= Donald Lavoie =

Canadian hit man

Donald Lavoie (born 21 May 1942) is a self-proclaimed former hit man for the Dubois Gang, situated in Montreal, Quebec, Canada. During his career as a hit man, Lavoie assassinated at least 15 people, to which he later confessed. Lavoie's testimony was used by the Montreal Police Force to convict members of the Dubois Gang. Until his testimony, the Dubois Gang had been nearly impossible to infiltrate.

==Early childhood==
Donald Lavoie was born in Chicoutimi, Quebec, Canada, and was one of three children. At a young age, his parents surrendered him and his siblings to a local orphanage. The parents´ reasons for handing their children into care is unclear. Lavoie claims he was a smart, young man who received good grades as a student in high school. As a teenager he committed various crimes, such as breaking and entering or robbing convenience stores.

==Hit man==
Lavoie moved to Montreal and soon after came in contact with the Dubois brothers, also known as the Dubois Gang. After his infiltration into the gang, he became an important member and was known as the Gang's top hit man. During Lavoie's career as a hit man, he admitted to killing at least fifteen people with a gun (the exact number is unknown). Lavoie testified to 27 murders committed by the Dubois Gang. Lavoie dedicated ten to twelve years of his life to the Dubois Gang.

==Informant==
Lavoie's career came to an end when he overheard a conversation between Claude Dubois and another gang member planning to shoot him. He was able to hide safely from the other gang members, by sliding down a laundry chute and waiting patiently. Lavoie now needed police protection and decided to testify against the Dubois Gang.

When Lavoie agreed to testify against Claude Dubois in 1982, it resulted in Claude Dubois serving a life sentence for murder charges. Lavoie also testified, as the key witness, against Adrien Dubois. In the testimony, Lavoie claimed he drove Adrien Dubois to a location to murder someone. Lavoie was not convicted of any murder charges he admitted to (but did serve some time in a penitentiary), and was placed in the Witness Protection Program.
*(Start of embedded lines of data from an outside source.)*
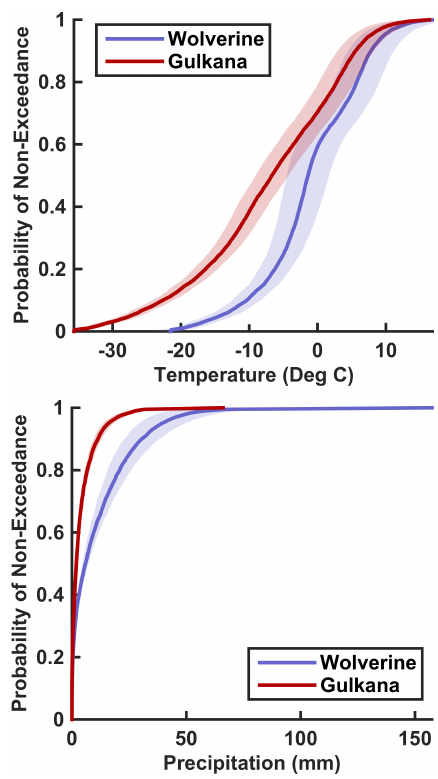
Figure 2. Cumulative probability distributions of daily precipita- tion and mean surface air temperature for the Gulkana and Wolver- ine watersheds (Fig. 1) from 1980 to 2009. The lines correspond to the spatially averaged precipitation and temperature values and the shaded region indicates 1 standard deviation in the spatial distribu- tion of precipitation and temperature within the watershed. Climate representation is derived from the daily downscaled Climate Sys- tem Forecast Reanalysis (Saha et al., 2010) product discussed in Sect.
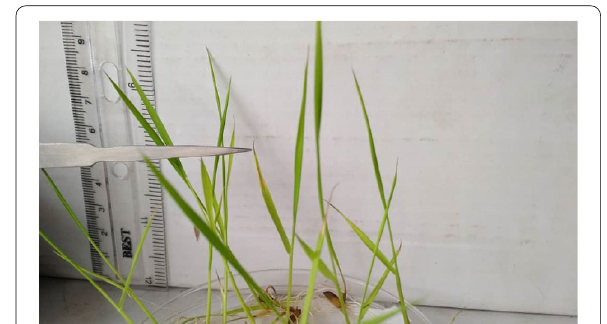
Fig. 8 Alpha amylase at week 2 and 4. Results with similar alphabets on same bars (or line graph) did not differ from each other ( p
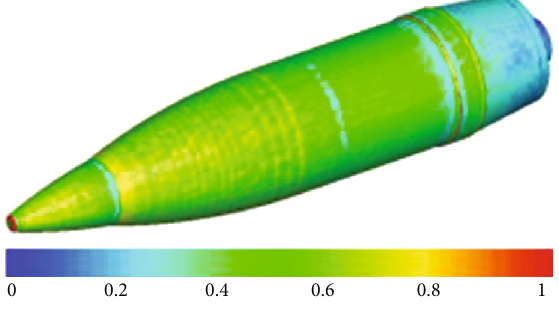
Figure 3: Wall unit, y + distribution. Table 1: Mach number versus rolling rate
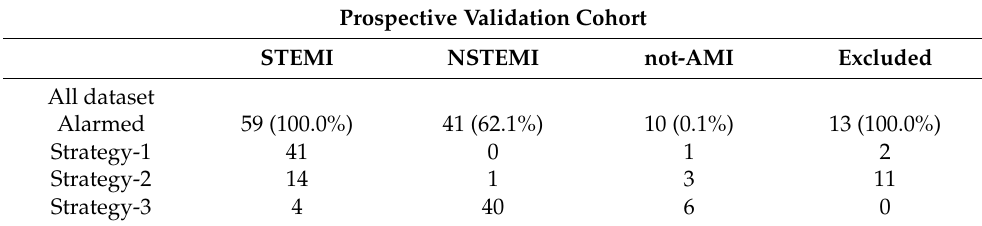
Table 1. The performance of acute myocardial infarction detection by an AI-based alarm strategy in the prospective validation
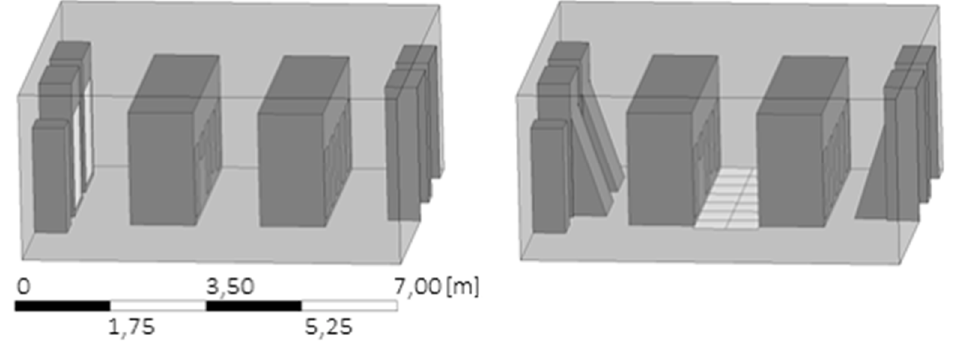
Figure 1. Computational domain for (left) the hard floor configuration and (right) the raised floor configuration with open aisles.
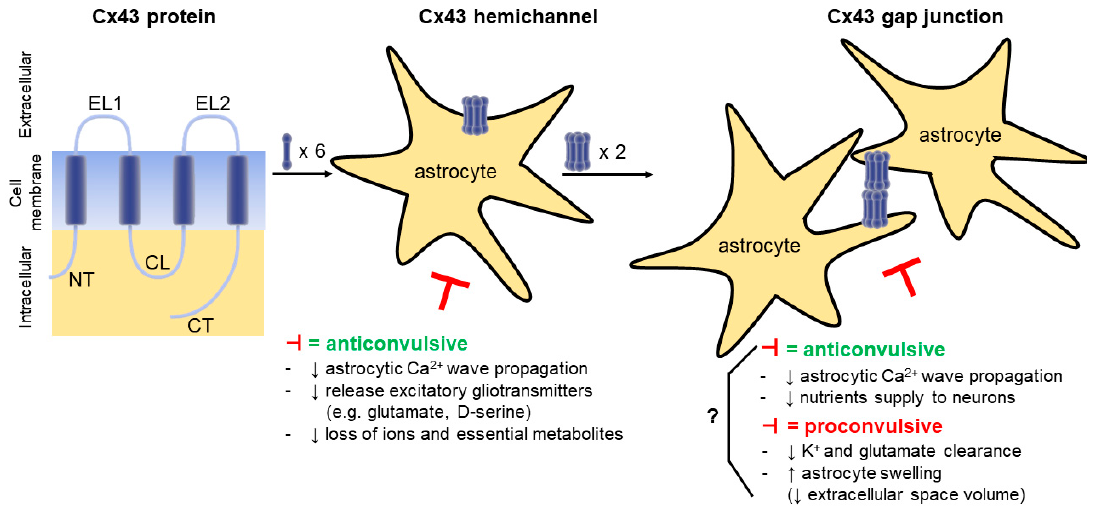
Figure 1. Schematic diagram illustrating connexin43 (Cx43) protein, hemichannel (HC), and gap junction (GJ) and their involvement in seizures. ( Left ) Each Cx43 protein has four transmembrane domains, two extracellular loops (EL1-2), one cytoplasmic loop (CL), and C- and N-terminal tails (CT and NT). Its mRNA, protein expression levels, phosphorylation state, and distribution can be altered in experimental seizure models and tissue from patients with epilepsy. ( Middle ) A Cx43 HC is built up by six Cx43 proteins and forms a channel between the astrocytic cytosol and the extracellular environment. Cx43 HC inhibition ( ⊣ ) can be anticonvulsant by decreasing ( ↓ ) astrocytic Ca 2+ wave propagation, release of excitatory gliotransmitters and loss of ions, essential metabolites. ( Right ) A Cx43 GJ is formed by docking of two Cx43 HCs from adjacent astrocytes. Cx43 GJ inhibition ( ⊣ ) can be both pro- and anticonvulsant. Ictogenic properties originate from decreased ( ↓ ) K + and glutamate redistribution and increased ( ↑ ) astrocyte swelling; anticonvulsant properties are due to decreased ( ↓ ) astrocytic Ca 2+ wave propagation (hypersynchronization) and trafficking of nutrients to neurons.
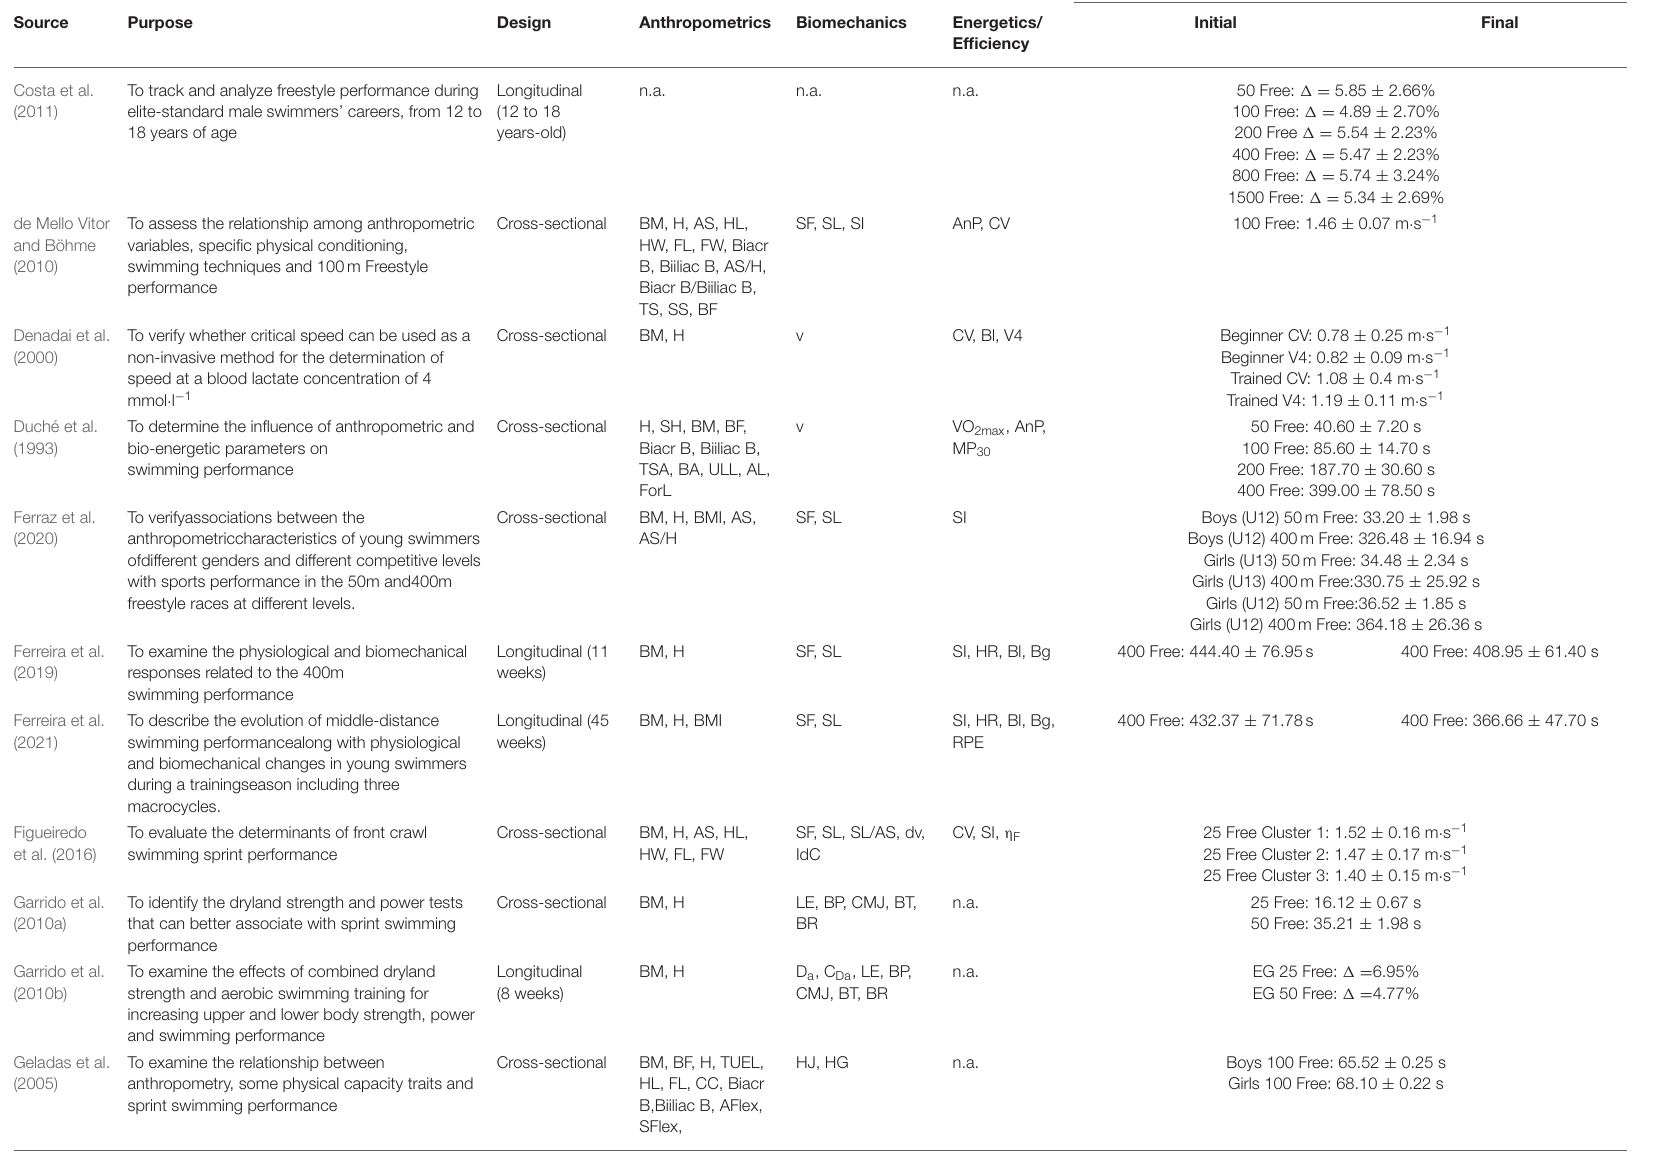
To track and analyze freestyle performance during elite-standard male swimmers’ careers, from 12 to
The testimony of Donald Lavoie was crucial to bringing the Dubois Gang down, and the gang was dissolved after that. Along with the murders Lavoie committed himself, he was also able to give insight on many other murders and other criminal acts.

== Life after crime ==
After serving his time, Lavoie now lives in Laurentian, Quebec, Canada.

He is the subject of the 2023 film Dusk for a Hitman (Crépuscule pour un tueur), in which he is portrayed by Éric Bruneau.